Some things are just unforgiveable.
My motto is… Cheat or Beat and I am out of here!!!!!!!!!!!!!!!!
It all depends how much she enjoyed it.
I would feel obligated to forgive my wife for cheating on me, because, years ago, she forgave me for cheating on her, and I remain grateful to this day. Hopefully, I’ll never have to though.
If I’m not #1 in my man’s life, I’m gone. I wouldn’t settle. Been there, done that and I learned my lesson well.
I would forgive my wife in a heartbeat. But then again, I tend to think that I can’t be all things at all times to my wife either.
nope i would not feel obligated at all. as a matter of fact if anyone iam with foolishly cheats on me GOODBYE BABY! you dont get a second chance here.
If he didn’t feel obligated to stay faithful, I am no longer obligated to do anything but divorce him.
absolutely not. If someone cheated on me that would be it. I couldn’t look at them the same. I deserve the best. not just a hand me down.
Statistically, 50% of those cheated on forgive and go on with the marriage. I did so. I didn’t feel obligated, I just didn’t think it had much to do with me. It was his bad choice. We went on to have ten more happy years together. We didn’t divorce over infidelity.
I would not feel obligated to forgive him, but I would try to .I love him, and I don’t want to ever lose him.And I took vows that I intend to honor.
I forgave 1x then 2x’s then 3x’s during 15yrs together and 3kids. Now we are separated because he wanted to continue to have relationship with his latest mistress. its been over 2yrs since I discovered this. If any woman is strong enough to NOT tolerate this I say get out fast.
I’ve taken so much and made so many sacrifices I don’t know where to be start regaining my life back
You are talking about two different things. No, you are not obligated to forgive your spouse. But if you are married, you did make an obligation to stay married. People should not put up with cheating. But again, people should also not get divorced over something that can be worked out. A marriage is more than just something you do when you love someone. It is a lifetime partnership that needs constant work. This is one of the things that couples could potentially face, so if a person doesn’t think they would be able to work this out in their marriage, then they should NOT get married in the first place. I don’t think people ever really pay attention to the wedding vows BEFORE they get married. Would you apply for a job without fully understanding the job requirements? If your job requirements said something about "May need to stand for great lengths at times", then you were required to be on your feet for a full 8 hours one day, would you quit? Or would you say, "I don’t like this, but I knew from the beginning this might happened, and this is what I signed up for"? Marriage is not "dating for life". It’s a job that can hurt, reward, infuriate, and bring joy. You should know this before you get married.

* EXTRACTED DATA:
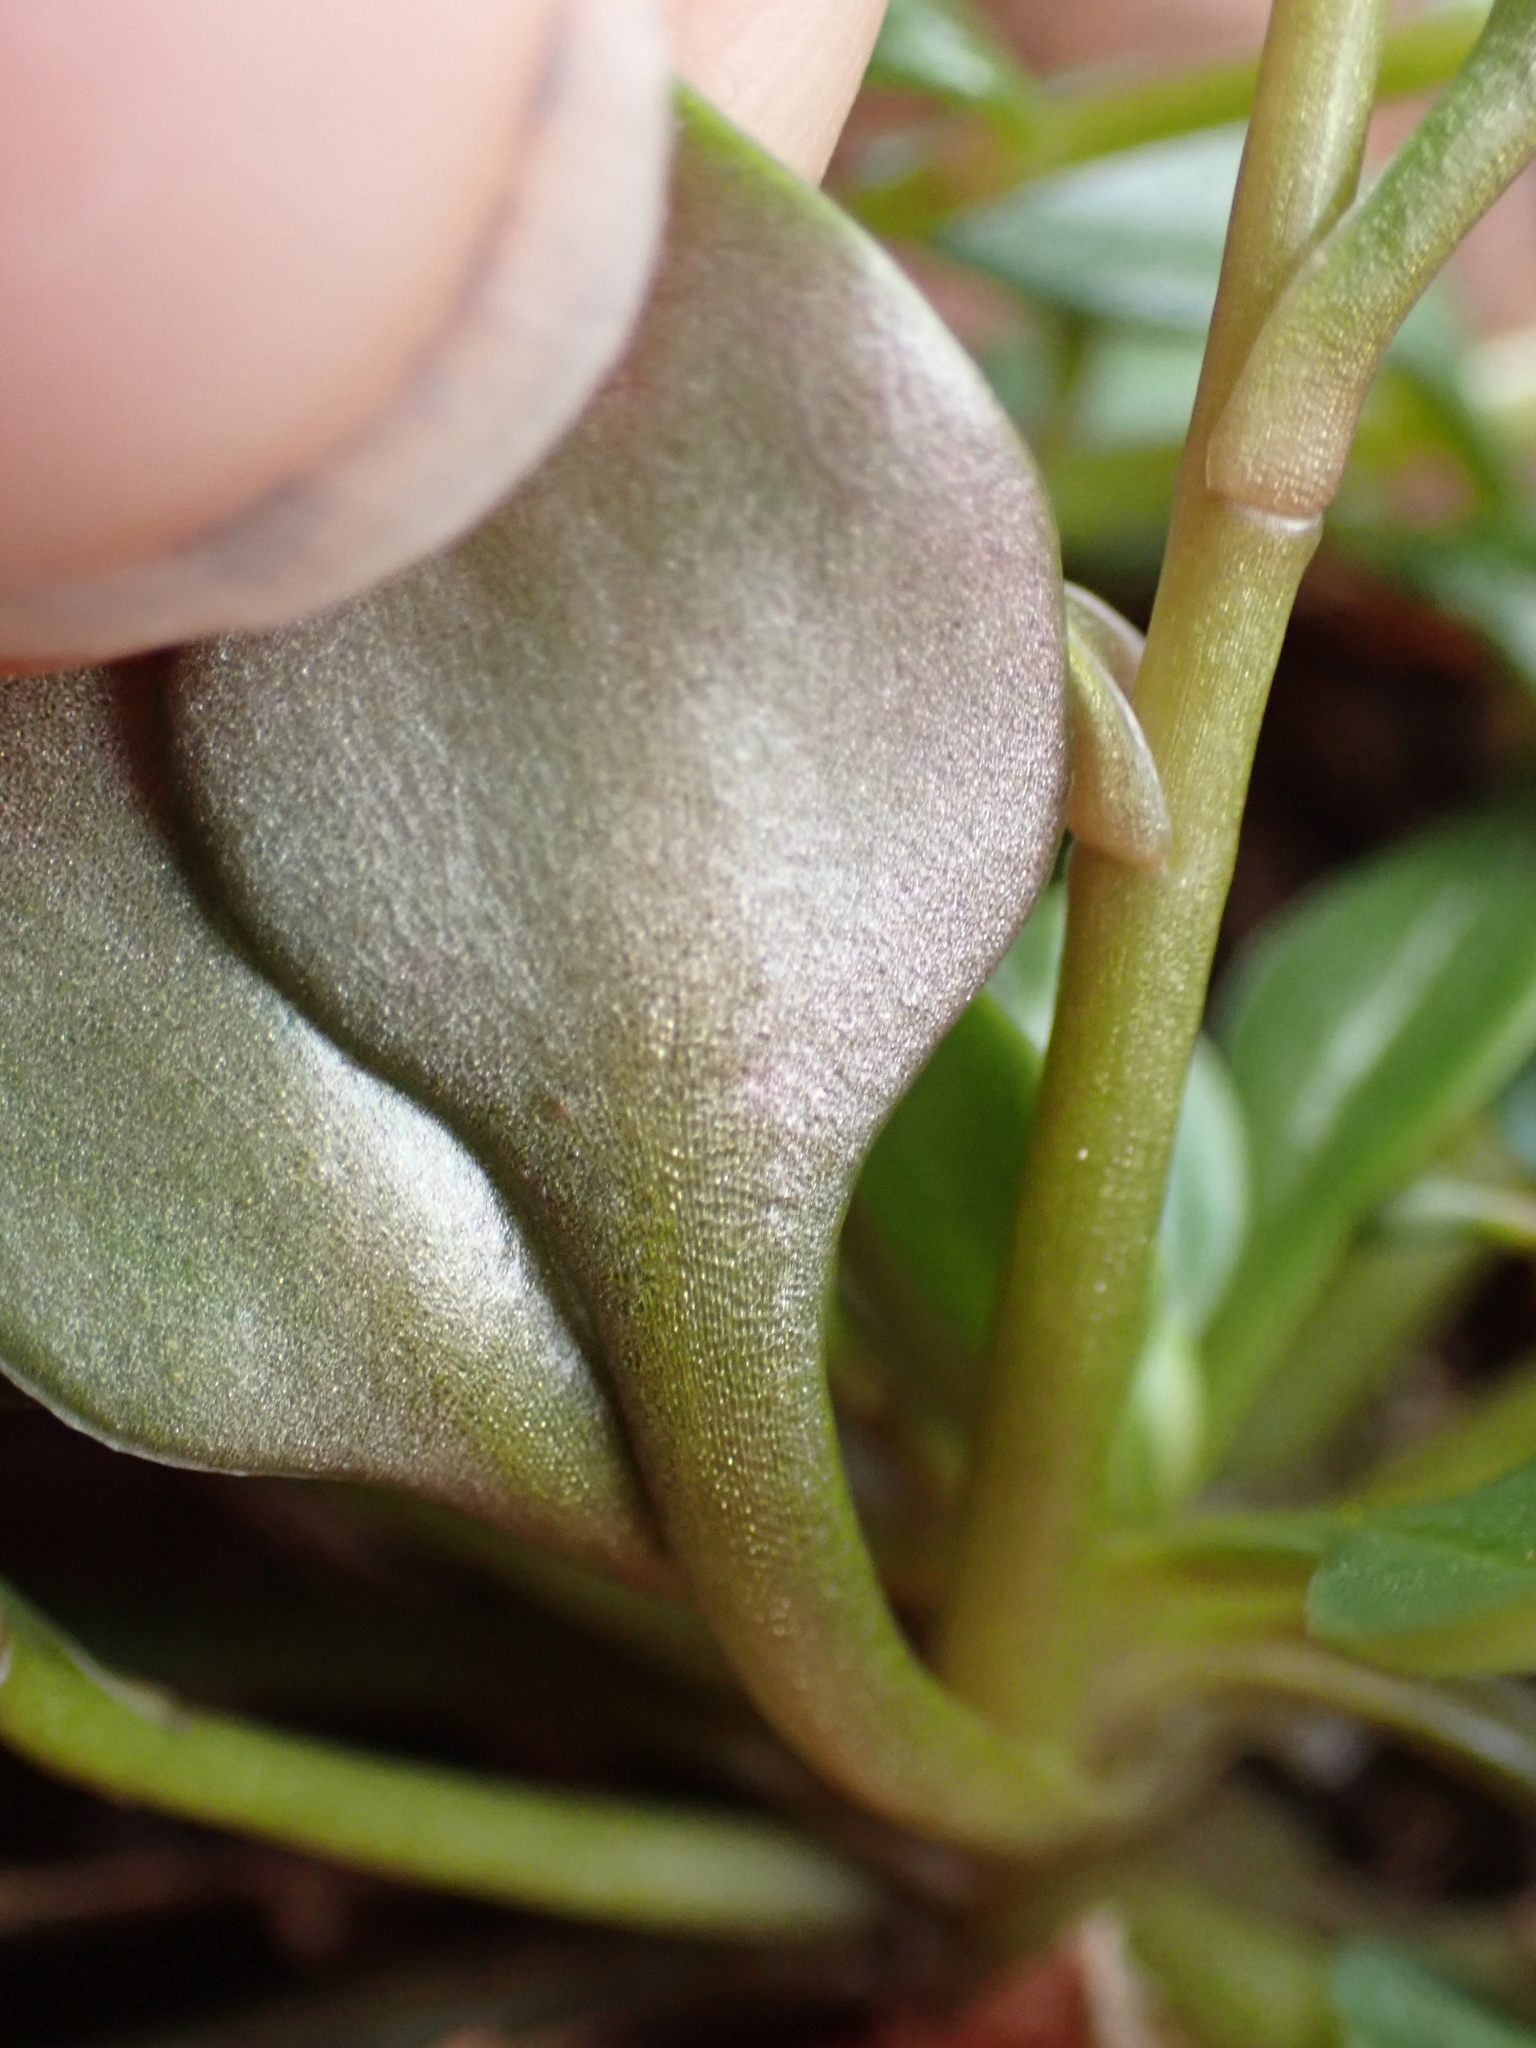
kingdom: Plantae
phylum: Tracheophyta
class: Magnoliopsida
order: Caryophyllales
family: Montiaceae
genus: Montia
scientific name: Montia parvifolia
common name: Small-leaved blinks
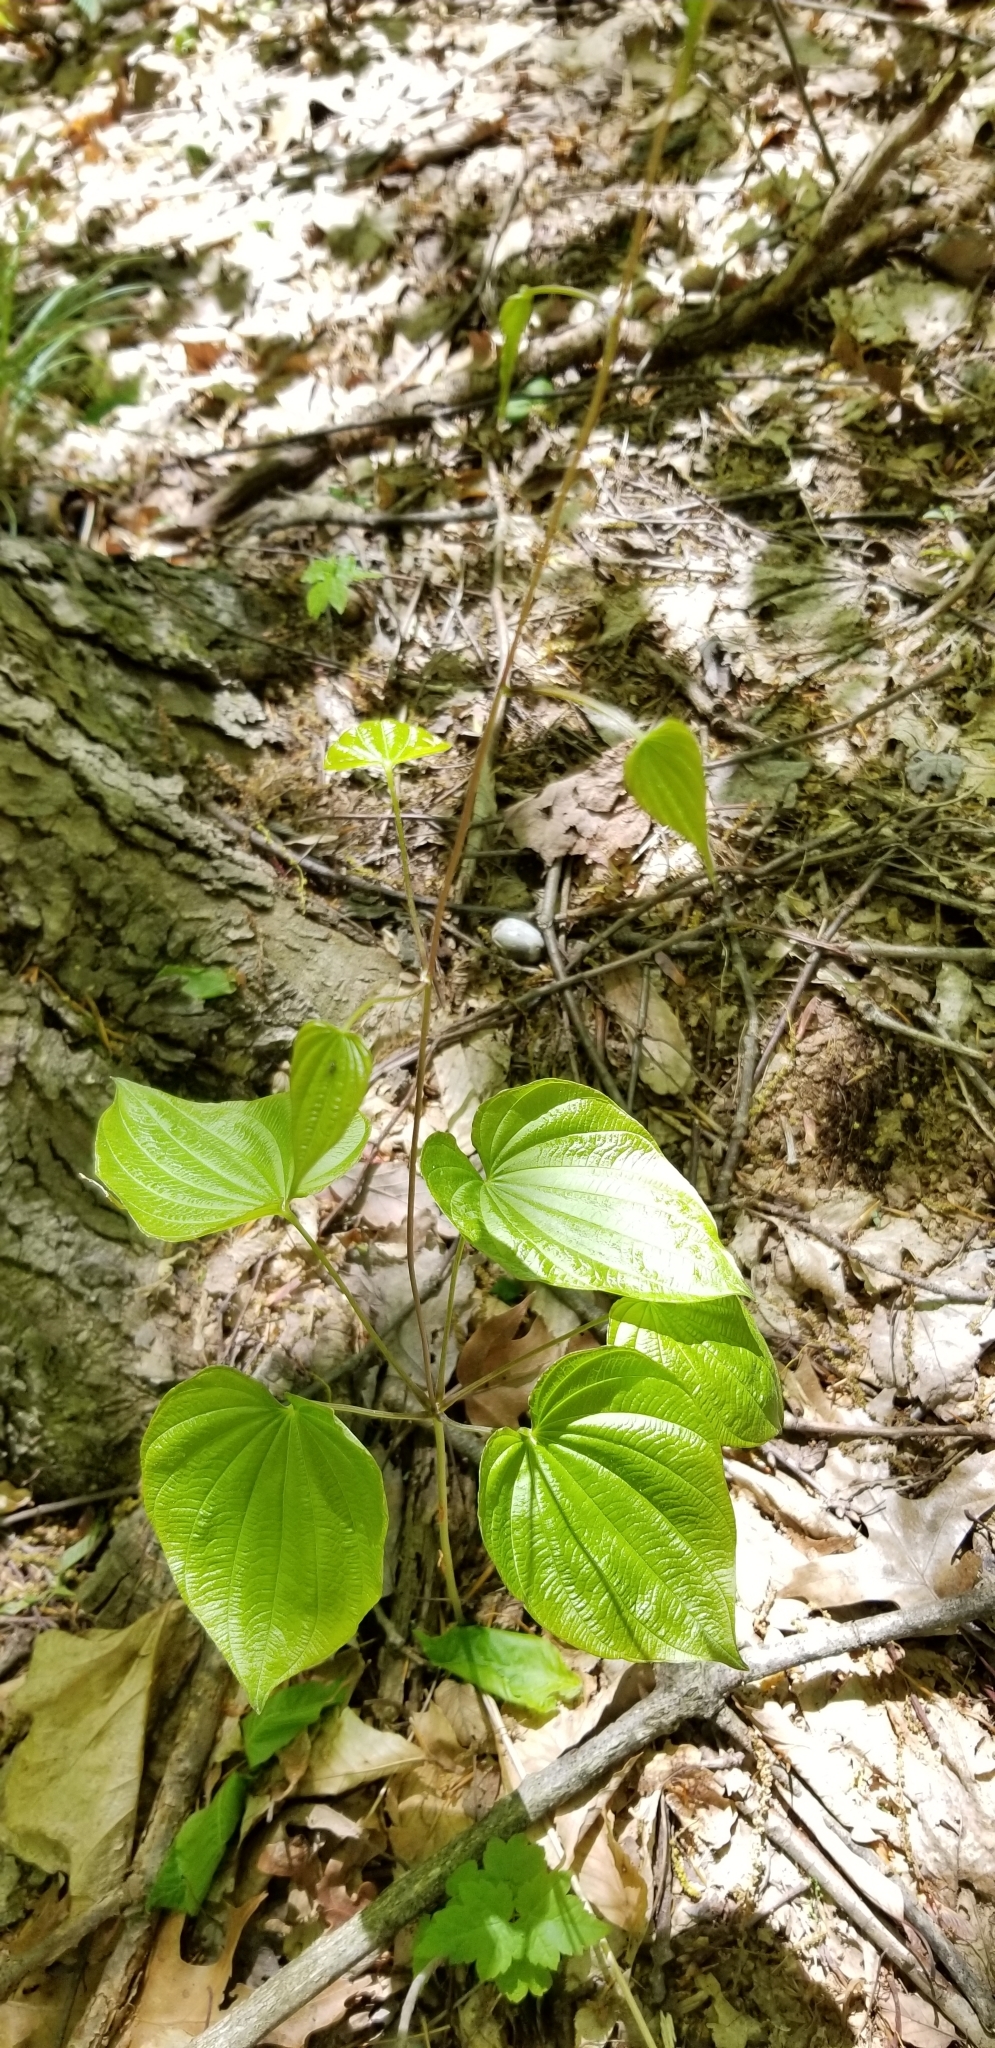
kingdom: Plantae
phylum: Tracheophyta
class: Liliopsida
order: Dioscoreales
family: Dioscoreaceae
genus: Dioscorea
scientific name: Dioscorea villosa
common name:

* THINGS TO DO:
A: Decide whether each statement agrees with the comments on forgiving a cheating spouse, answering yes or no and quoting the words from those comments that settle it. (i) One commenter says about half of people who are cheated on forgive and stay married. (ii) One commenter forgave a partner three times and still lives with him. (iii) One commenter compares marriage to a job.
B: Write what comes next in the comments on forgiving a cheating spouse, picking up after the final comment.
The material has no connection to the comments on forgiving a cheating spouse.

* EXERCISE ANSWERS:
A:
(i) Yes: "Statistically, 50% of those cheated on forgive and go on with the marriage."
(ii) No: "Now we are separated because he wanted to continue to have relationship with his latest mistress."
(iii) Yes: "It’s a job that can hurt, reward, infuriate, and bring joy."

B:
If he cheats, he goes against the vow he made, therefore, my vows are null and void and I am gone!
Absolutely not. I believe cheating breaks the vows of marriage. I don’t know if your religious or not, but in the bible it says if a man cheats on his wife she can divorce him. I know personally I wouldn’t be ok, and I may forgive him but I would not stay with him.
I agree with happy; it depends if there are kids involved or not.
I could forgive someone if they were honestly repentant and depending on the situation in which they compromised themselves. For example, was it emotional or just physical. Was it ongoing sneakiness or a one-time thing. Were they drunk or under the influence of drugs?
Anyone who goes on a talk show to air their dirty laundry has some communication and respect issues to start with IMHO.
I would hope that I am married to my best friend, and whilst no one person can be all things to all people, there should be no situation that we cannot confront head on as a couple; that’s part of for better or for worse.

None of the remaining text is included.